Fakat yine zihindeki bu ilk değişimden sonra Beşinci Gündüz süresince bu değişimlerin tersi yönünde bir süreç geçti. Absürd bir şekilde Amerikan Hükümeti Irak’taki askerlerini arttırma kararı aldı, ve Beşinci Gündüzün hemen başındaki dolar düşüşü o kadarda dramatik olmadı ve aslında tersine döndü. Aslında çoğu insanın içsel bir düzlemde deneyimlediği (Galaktik Altdünya öncelikle içsel değişim ile ilgilidir) değişimlerin görünüşe göre yolunda gitmediğini söylemektedir bunlar. Bu durumda doğal olarak akla gelen bir paralel Gezegensel Altdünyada Beşinci Gündüzün (1913-1932) başlangıcıdır. Bu dönem daha öncede ifade ettiğim gibi hayatın her alanında devasa değişimlerle başlamış bir dönemdir. Bu aynı zamanda bazı dini ve spiritüel gruplarcada Mesih çağının başlangıcı olarak algılanmıştır (teozoficiler, antropozofistler ve Yehova şahitleri) ve büyük barış toplantıları yapılmıştır.

Fakat bildiğimiz üzere Gezegensel Altdünyanın ilk yılından sonra (1914) bu başlangıç Birinci Dünya Savaşının başlaması ile tersine dönmüş ve en azından savaşın sonuna kadar (1918) eski otokratik yönetim mentalitesi devam etmiştir. Yeni dünya demokrasisini, kadın özgürlüğünü.. vs getiren asıl atılım 1920’lerde gelmiştir, yani Gezegensel Altdünyanın Beşinci Gündüzün orta noktasından sonra. Dilerseniz ayın şekilde Ulusal Altdünyanın Beşinci Gündüzünde (40-434) Hristiyanlığın atılımına bakabilirsiniz. Yeni din Hz. İsa’nın öğretileriyle başladığında bu Gündüz henüz başlamak üzereydi, fakat onun kitlesel bir fenomen olması ancak Beşinci Gündüzün ortanoktası civarında gerçekleşmişti. Bu ortanoktadan önce pek çok engelleme ile savaşmak zorunda kalmıştı. Hissediyorum ki bunlar şu anda Galaktik Altdünyanın ilkyarısında olmakta olanlarla paraleldir. Geçtiğimiz Kasım ayında yeni bir mentalitenin tohumu atıldıysa da bu kendi önündeki pek çok direnç ile mücadele etmek zorundadır, hakimiyet zihniyeti gücünü kaybedene kadar.
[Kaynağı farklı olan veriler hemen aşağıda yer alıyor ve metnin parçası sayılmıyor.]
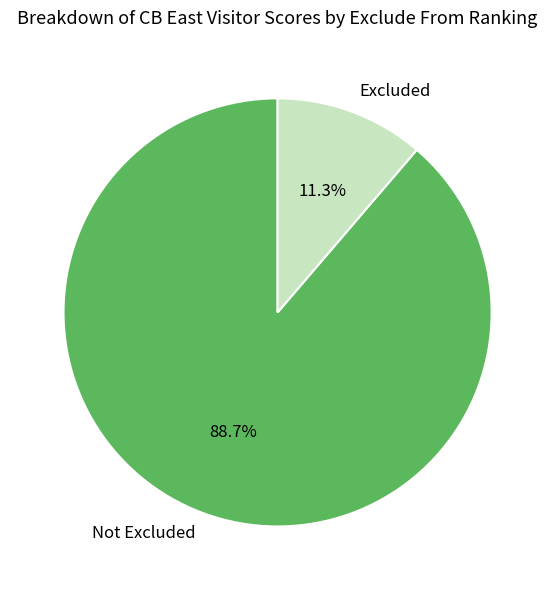

Which slice is the largest?

Not Excluded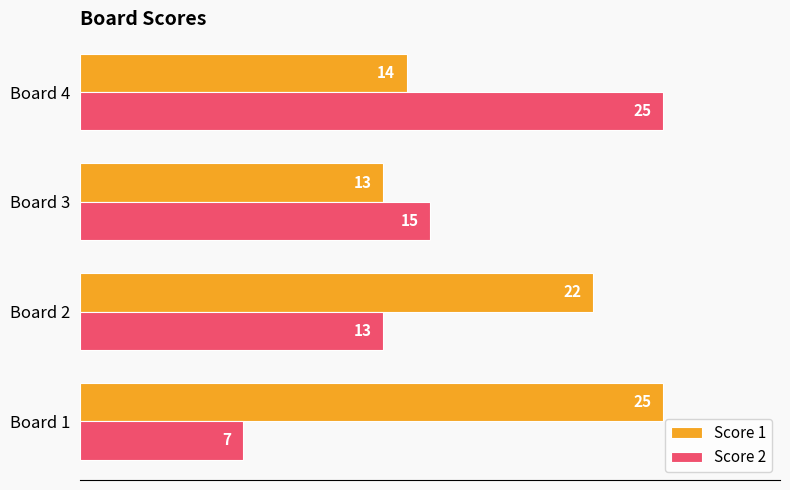

At Board 1, list the series in order from largest to smallest.

Score 1, Score 2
Beşinci Gündüzün ortanoktası sırasında yapılacak (19-22 Mayıs 2007) küresel barış meditasyonlarının neredeyse kendiliğinden bir şekide gerçekleşmesi bir tesadüf değildir (açıkcası Joseph Giove’in inanılmaz çabaları yüzünden çokta kendiliğinden olmadıklarını söyleyebiliriz). Bir bakıma 22 Mayısın Atılım Kutlamasının tepe noktası olduğunu söyleyebilirsiniz, ama başka bir bakımdan bu atılımın sadece başlangıcıdır. Küresel Dikşa hareketi, TM, dünya Maya takvimi hareketi ve Budapeşte Klubü bu süreçte yapılacak küresel barış meditasyonlarına hazırlanmaktadır. Küresel Bilinç Projesi bunun sonuçlarını ölçecektir. Yapılan planlar arasında Kudüs’ün Eski Şehrinde toplanmak ve dünyanın her dilinde "inançlar arası" barış şarkıları söylemektir.
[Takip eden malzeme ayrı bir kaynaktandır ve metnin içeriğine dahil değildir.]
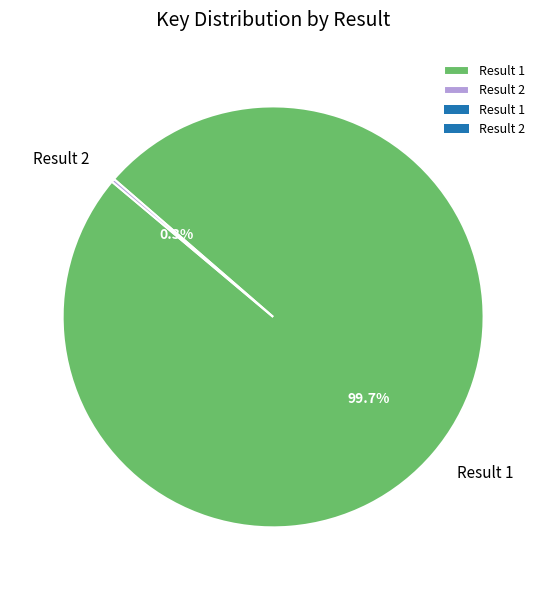

Which category accounts for the majority?

Result 1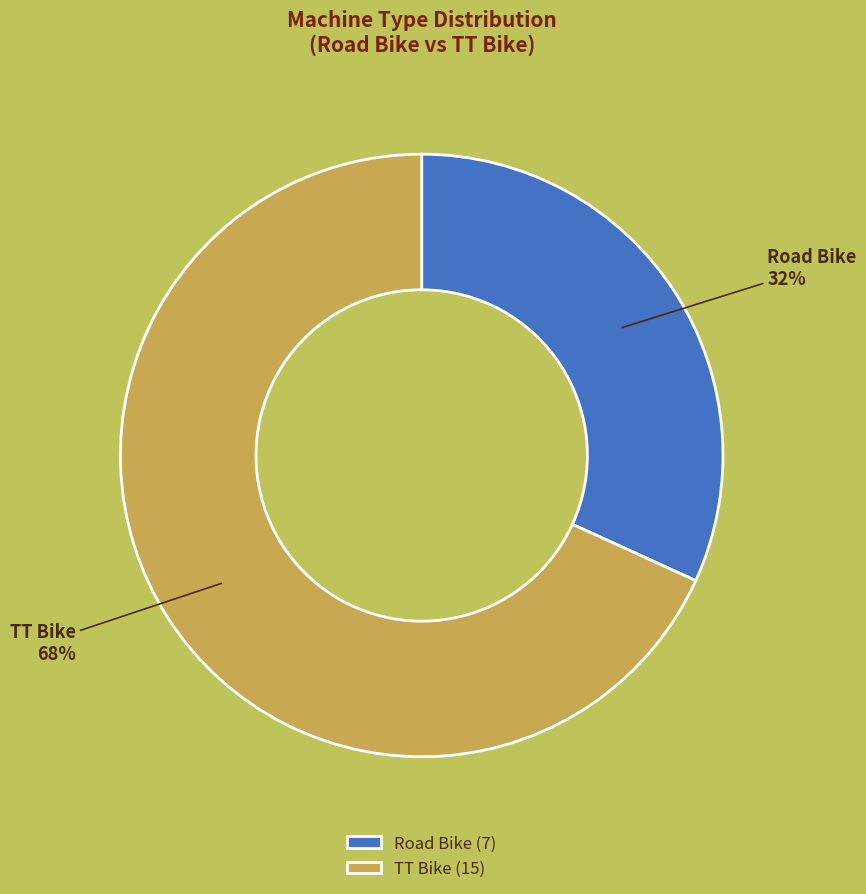

Which has a higher value, Road Bike or TT Bike?

TT Bike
"Neden bu küresel meditasyonlarına katılmalı?" diye sorabilir birisi. Benim basit cevabım şu olurdu: "Barış ve huzur yaratmanın güzelliği için." Farklı organizasyonların aktivitelerini koordine ederek ortak bir niyet göstermesi ve herşeyi aynı kalıp içine sokmaya çalışmaması barışın ve huzurun güzel bir ifadesidir. Gelecekte gelecek bir barış ve huzur için çalışmak değil, onu şimdiki anda deneyimlemek. Hissediyorum ki, spiritüel ifadenin zenginliği içinde niyet birliği yaratmak için çalışmalıyız. Bu yönde tüm organizasyonların barış niyetini paylaşmasına ve kendi yollarınca katılımda bulunurken sunacakları hizmetleri de özgürce paylaşabilmeleri için çalışmalıyız.
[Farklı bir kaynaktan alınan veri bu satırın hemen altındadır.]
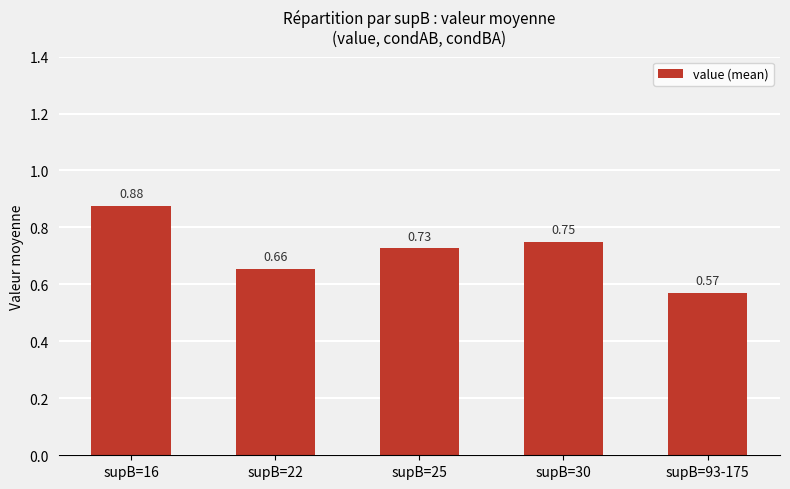

Which has a higher value, supB=30 or supB=22?

supB=30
Eğer Beşinci Gündüzün sunduğu, dengeye getiren atılım enejilerinden faydalanmak istiyorsak, orta noktada yapılacak bu kendiliğinden barış meditasyonları için katılımın büyümesini sağlamalıyız. Aynı niyeti taşıyan diğer hareketlerin, organizasyonların ve kişilerin katılımını sağlamalıyız. Küresel organizasyonlardaki kontaklarımıza ulaşıp şu anda dünya barışı için duyulan arzunun bütünsel bir ifadesine olanak tanımalıyız. Atılım Kutlaması başlangıcından beri büyümektedir, özellikle Arthur Collins ve Andi ve Jag’e çok teşekkürler. Fakat bu katılımlar genelde bireysel boyutta oldu. Ortanokta için spiritüel organizasyonları dahil etmek üzerine çalışalım ve onların kendi diledikleri şekilde katılabileceklerini belirtelim. Barışı ve huzur beraberce deneyimleyelim.